File size: 3,387 Bytes

"""CLIP model for zero-shot classification; running on CPU machine"""
from typing import Dict, List

import open_clip
import torch
from open_clip import tokenizer
from PIL import Image

from src.core.logger import logger

# modules
from src.core.singleton import SingletonMeta


class ClipModel(metaclass=SingletonMeta):
    """CLIP Model Class

    Args:
        metaclass (_type_, optional): _description_. Defaults to SingletonMeta.
    """

    def __init__(
        self,
        model_name: str = "ViT-B/32",
        pretrained: str = "laion2b_s34b_b79k",
        jit: bool = False,
    ):
        logger.debug("creating CLIP Model Object")
        self.config = {
            "model_name": model_name,
            "pretrained": pretrained,
            "precision": "bf16",
            "device": "cpu",
            "jit": jit,
            "cache_dir": "model_dir/",
        }
        self.model, self.preprocess = open_clip.create_model_from_pretrained(
            **self.config
        )
        self.model.eval()
        # Use lazy % formatting in logging functions
        logger.info(
            "%s %s initialized",
            self.config.get("model_name"),
            self.config.get("pretrained"),
        )

    def __call__(self, image: Image.Image, text: List[str]) -> Dict[str, float]:
        """inference pipeline for CLIP model"""
        with torch.inference_mode(), torch.cpu.amp.autocast():
            # compute image features
            image_input = self.preprocess_image(image)
            image_features = self.get_image_features(image_input)
            logger.info("image features computed")

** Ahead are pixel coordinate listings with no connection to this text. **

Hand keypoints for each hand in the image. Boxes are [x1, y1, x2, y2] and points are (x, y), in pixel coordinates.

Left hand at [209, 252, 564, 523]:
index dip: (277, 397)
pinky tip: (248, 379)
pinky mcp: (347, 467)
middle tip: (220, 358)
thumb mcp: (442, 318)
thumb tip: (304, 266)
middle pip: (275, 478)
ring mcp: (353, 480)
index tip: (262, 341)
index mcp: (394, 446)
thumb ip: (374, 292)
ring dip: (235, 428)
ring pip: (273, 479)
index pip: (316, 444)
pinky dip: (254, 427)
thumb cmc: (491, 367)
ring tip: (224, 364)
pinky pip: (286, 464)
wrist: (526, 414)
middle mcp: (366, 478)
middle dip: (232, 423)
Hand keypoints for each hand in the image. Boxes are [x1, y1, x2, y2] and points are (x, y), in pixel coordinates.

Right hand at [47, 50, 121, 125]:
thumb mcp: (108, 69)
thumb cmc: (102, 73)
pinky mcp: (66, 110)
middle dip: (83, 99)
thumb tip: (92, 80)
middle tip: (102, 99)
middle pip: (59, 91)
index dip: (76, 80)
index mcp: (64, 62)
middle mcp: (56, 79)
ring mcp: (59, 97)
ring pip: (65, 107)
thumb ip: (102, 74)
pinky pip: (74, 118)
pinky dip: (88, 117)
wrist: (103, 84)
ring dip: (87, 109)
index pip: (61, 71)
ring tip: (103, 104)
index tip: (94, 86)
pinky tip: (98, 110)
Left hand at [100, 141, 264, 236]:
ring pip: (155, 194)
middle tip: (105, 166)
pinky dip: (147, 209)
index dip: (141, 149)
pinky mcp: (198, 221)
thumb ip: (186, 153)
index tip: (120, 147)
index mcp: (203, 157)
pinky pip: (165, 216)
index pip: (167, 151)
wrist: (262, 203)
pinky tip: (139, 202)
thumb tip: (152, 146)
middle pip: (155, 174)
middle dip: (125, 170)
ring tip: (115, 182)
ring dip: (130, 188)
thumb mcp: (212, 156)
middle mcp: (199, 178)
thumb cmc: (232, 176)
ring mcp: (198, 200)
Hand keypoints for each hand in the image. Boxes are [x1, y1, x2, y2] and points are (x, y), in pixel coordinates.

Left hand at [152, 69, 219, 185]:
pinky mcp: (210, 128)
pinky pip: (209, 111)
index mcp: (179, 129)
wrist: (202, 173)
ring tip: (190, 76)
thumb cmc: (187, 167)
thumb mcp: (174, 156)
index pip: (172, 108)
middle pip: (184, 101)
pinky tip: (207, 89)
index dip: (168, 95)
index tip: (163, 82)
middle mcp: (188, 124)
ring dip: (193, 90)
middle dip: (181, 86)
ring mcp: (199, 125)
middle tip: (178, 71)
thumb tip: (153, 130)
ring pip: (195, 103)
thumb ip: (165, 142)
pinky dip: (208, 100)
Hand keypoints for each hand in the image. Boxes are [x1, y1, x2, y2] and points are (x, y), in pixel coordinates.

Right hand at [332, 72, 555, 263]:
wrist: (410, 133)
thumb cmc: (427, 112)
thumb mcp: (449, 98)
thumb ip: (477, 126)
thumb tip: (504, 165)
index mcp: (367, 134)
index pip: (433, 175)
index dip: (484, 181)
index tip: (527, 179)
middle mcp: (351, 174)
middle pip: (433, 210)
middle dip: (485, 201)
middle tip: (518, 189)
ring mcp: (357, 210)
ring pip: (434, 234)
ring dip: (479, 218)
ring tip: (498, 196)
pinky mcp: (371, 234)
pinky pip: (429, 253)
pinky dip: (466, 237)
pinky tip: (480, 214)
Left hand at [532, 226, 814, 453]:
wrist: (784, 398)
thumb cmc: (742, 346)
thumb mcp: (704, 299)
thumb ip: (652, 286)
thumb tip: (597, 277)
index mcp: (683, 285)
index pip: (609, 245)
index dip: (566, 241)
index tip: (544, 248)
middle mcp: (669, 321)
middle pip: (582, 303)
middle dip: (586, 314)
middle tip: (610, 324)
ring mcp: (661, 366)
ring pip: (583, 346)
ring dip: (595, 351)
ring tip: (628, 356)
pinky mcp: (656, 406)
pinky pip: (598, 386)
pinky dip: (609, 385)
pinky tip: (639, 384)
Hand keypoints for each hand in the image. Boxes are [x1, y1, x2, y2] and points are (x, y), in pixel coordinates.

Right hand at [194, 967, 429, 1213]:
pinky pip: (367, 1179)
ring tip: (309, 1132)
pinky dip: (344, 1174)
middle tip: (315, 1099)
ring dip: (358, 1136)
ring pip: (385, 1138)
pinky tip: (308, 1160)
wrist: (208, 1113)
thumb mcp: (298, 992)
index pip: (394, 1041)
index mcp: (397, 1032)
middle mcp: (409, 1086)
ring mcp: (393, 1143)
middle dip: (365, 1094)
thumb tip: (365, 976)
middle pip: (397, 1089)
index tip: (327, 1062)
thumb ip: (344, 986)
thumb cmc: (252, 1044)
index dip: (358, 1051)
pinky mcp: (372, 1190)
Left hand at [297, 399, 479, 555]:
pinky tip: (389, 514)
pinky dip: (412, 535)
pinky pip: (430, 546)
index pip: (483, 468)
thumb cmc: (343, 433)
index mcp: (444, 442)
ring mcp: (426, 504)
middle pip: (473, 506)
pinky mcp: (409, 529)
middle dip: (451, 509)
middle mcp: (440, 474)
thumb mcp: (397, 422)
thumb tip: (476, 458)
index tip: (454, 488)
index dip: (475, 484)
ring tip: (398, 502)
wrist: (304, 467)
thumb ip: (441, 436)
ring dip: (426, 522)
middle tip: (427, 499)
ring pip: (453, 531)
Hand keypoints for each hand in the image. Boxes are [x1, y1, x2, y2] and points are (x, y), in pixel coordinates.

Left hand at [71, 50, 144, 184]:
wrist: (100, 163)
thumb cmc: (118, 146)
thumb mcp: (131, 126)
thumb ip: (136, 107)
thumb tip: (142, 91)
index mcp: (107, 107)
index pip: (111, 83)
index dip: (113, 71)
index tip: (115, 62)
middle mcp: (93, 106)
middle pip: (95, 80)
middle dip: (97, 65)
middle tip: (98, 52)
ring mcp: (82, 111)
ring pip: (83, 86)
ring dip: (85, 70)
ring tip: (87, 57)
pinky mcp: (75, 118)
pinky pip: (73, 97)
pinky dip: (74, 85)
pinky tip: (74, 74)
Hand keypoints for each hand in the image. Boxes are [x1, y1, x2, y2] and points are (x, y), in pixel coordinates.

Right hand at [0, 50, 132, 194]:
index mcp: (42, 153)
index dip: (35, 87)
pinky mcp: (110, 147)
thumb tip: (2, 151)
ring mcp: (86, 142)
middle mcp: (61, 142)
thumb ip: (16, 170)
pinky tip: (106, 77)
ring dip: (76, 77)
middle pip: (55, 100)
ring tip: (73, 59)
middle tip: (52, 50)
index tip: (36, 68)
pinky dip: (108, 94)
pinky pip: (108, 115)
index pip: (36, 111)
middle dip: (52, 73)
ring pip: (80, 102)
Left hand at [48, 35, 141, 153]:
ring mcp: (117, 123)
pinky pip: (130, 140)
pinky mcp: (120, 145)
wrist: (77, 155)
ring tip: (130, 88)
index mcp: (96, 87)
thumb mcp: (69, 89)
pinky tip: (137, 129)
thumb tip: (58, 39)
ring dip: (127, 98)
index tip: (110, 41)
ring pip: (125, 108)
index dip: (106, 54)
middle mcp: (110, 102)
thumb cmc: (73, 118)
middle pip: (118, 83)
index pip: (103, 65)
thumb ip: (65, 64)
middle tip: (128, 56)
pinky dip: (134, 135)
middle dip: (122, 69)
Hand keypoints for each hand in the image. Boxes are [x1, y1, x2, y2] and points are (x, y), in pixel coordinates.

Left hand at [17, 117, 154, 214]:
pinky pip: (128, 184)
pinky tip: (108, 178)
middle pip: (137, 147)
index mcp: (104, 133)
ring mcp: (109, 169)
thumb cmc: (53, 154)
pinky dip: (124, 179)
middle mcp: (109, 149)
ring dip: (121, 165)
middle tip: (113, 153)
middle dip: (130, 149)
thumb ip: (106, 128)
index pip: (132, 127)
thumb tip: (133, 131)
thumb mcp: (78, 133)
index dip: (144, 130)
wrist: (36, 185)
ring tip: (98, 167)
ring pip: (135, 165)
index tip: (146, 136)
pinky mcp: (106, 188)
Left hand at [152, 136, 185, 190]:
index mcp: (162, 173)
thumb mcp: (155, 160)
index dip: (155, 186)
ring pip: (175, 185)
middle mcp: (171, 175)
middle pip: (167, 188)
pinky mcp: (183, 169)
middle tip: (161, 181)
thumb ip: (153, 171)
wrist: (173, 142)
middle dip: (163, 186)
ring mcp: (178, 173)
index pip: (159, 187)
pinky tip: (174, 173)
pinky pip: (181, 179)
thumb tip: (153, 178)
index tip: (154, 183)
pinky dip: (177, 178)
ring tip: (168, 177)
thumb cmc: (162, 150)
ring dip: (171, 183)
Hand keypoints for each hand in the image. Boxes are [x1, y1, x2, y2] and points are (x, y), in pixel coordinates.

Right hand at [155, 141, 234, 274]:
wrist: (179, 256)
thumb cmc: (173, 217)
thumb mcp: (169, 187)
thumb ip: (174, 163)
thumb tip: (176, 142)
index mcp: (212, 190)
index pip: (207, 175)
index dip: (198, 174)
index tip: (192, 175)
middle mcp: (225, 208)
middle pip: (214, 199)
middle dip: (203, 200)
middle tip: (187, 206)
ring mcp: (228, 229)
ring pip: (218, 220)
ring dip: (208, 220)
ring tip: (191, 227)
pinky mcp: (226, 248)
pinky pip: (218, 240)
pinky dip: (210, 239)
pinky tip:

            # compute text features
            text_input = self.preprocess_text(text)
            text_features = self.get_text_features(text_input)
            logger.info("text features computed")

            # zero-shot classification
            text_probs = self.matmul_and_softmax(image_features, text_features)
            logger.debug("text_probs: %s", text_probs)
            return dict(zip(text, text_probs))

    def preprocess_image(self, image: Image.Image) -> torch.Tensor:
        """function to preprocess the input image"""
        return self.preprocess(image).unsqueeze(0)

    @staticmethod
    def preprocess_text(text: List[str]) -> torch.Tensor:
        """function to preprocess the input text"""
        return tokenizer.tokenize(text)

    def get_image_features(self, image_input: torch.Tensor) -> torch.Tensor:
        """function to get the image features"""
        image_features = self.model.encode_image(image_input)
        image_features /= image_features.norm(
            dim=-1, keepdim=True
        )  # normalize vector prior
        return image_features

    def get_text_features(self, text_input: torch.Tensor) -> torch.Tensor:
        """function to get the text features"""
        text_features = self.model.encode_text(text_input)
        text_features /= text_features.norm(
            dim=-1, keepdim=True
        )  # normalize vector prior
        return text_features

    @staticmethod
    def matmul_and_softmax(
        image_features: torch.Tensor, text_features: torch.Tensor
    ) -> List[float]:
        """compute matmul and softmax"""
        return (
            (100.0 * image_features @ text_features.T)
            .softmax(dim=-1)
            .squeeze(0)
            .tolist()
        )